Task A →
Reproduce the extracted page text entries verbatim, starting at their first line and ending with the line containing "Aug 06, 2026 13:08 pm IST", both lines included.

July 14th in France, often called Bastille Day among English speakers, marks the anniversary of the storming of the Bastille fortress in Paris, a key kick-off point for the French Revolution.
It’s France’s national day and naturally a day off work. So what do people do?
These days in France it’s a big party, with events often kicking off the day before.
If, like US president Donald Trump, you’re lucky enough to be in France on July 14th there will be plethora of events and activities around the country to choose from, but here are some of the highlights you won’t want to miss.
Catch a fireworks show
First things first: the fireworks.
There are fireworks shows all over the country on the 14th, but one of the most spectacular displays is in Paris at the Champ de Mars, the gardens stretching between the Eiffel Tower and the Ecole Militaire.
This year’s fireworks theme is “Paris and the Olympics” and they're due to kick off at 11pm. Check out some photos and videos of 2015's stunning show for an idea of what to expect.

Extracted page text data:
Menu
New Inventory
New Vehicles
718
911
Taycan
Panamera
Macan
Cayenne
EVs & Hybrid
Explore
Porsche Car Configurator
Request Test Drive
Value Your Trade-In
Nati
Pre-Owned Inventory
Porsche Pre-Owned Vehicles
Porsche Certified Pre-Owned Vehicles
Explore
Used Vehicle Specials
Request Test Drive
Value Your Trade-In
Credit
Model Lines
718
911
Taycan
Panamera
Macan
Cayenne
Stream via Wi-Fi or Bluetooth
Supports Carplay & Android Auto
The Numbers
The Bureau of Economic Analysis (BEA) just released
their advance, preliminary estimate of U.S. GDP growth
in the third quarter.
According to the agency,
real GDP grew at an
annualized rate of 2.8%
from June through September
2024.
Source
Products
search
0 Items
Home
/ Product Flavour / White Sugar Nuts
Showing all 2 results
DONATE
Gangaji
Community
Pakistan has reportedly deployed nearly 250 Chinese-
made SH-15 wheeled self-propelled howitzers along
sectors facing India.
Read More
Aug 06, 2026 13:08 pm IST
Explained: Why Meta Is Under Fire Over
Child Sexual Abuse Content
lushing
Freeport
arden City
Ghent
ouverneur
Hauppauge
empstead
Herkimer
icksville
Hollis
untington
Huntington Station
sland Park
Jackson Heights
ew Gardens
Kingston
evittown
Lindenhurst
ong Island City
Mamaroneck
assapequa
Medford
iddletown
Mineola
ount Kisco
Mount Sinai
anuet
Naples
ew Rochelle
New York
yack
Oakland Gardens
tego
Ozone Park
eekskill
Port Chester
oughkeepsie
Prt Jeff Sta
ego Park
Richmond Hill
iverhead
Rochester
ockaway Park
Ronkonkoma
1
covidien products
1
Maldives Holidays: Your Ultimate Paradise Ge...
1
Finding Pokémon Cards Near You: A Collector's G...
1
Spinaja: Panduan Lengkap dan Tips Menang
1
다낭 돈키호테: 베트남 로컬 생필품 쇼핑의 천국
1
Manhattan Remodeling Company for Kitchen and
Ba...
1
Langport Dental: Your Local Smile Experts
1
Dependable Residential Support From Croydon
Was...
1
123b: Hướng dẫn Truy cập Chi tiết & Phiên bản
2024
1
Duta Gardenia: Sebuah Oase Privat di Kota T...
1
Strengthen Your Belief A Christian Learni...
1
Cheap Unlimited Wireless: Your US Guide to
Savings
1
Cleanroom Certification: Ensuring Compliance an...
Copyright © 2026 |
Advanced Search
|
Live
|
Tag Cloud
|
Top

Task B →
From the Bastille Day text, return word for word the part that opens with the words "July 14th in" and closes with "want to miss.".

Answer box A →
Menu
New Inventory
New Vehicles
718
911
Taycan
Panamera
Macan
Cayenne
EVs & Hybrid
Explore
Porsche Car Configurator
Request Test Drive
Value Your Trade-In
Nati
Pre-Owned Inventory
Porsche Pre-Owned Vehicles
Porsche Certified Pre-Owned Vehicles
Explore
Used Vehicle Specials
Request Test Drive
Value Your Trade-In
Credit
Model Lines
718
911
Taycan
Panamera
Macan
Cayenne
Stream via Wi-Fi or Bluetooth
Supports Carplay & Android Auto
The Numbers
The Bureau of Economic Analysis (BEA) just released
their advance, preliminary estimate of U.S. GDP growth
in the third quarter.
According to the agency,
real GDP grew at an
annualized rate of 2.8%
from June through September
2024.
Source
Products
search
0 Items
Home
/ Product Flavour / White Sugar Nuts
Showing all 2 results
DONATE
Gangaji
Community
Pakistan has reportedly deployed nearly 250 Chinese-
made SH-15 wheeled self-propelled howitzers along
sectors facing India.
Read More
Aug 06, 2026 13:08 pm IST

Answer box B →
July 14th in France, often called Bastille Day among English speakers, marks the anniversary of the storming of the Bastille fortress in Paris, a key kick-off point for the French Revolution.
It’s France’s national day and naturally a day off work. So what do people do?
These days in France it’s a big party, with events often kicking off the day before.
If, like US president Donald Trump, you’re lucky enough to be in France on July 14th there will be plethora of events and activities around the country to choose from, but here are some of the highlights you won’t want to miss.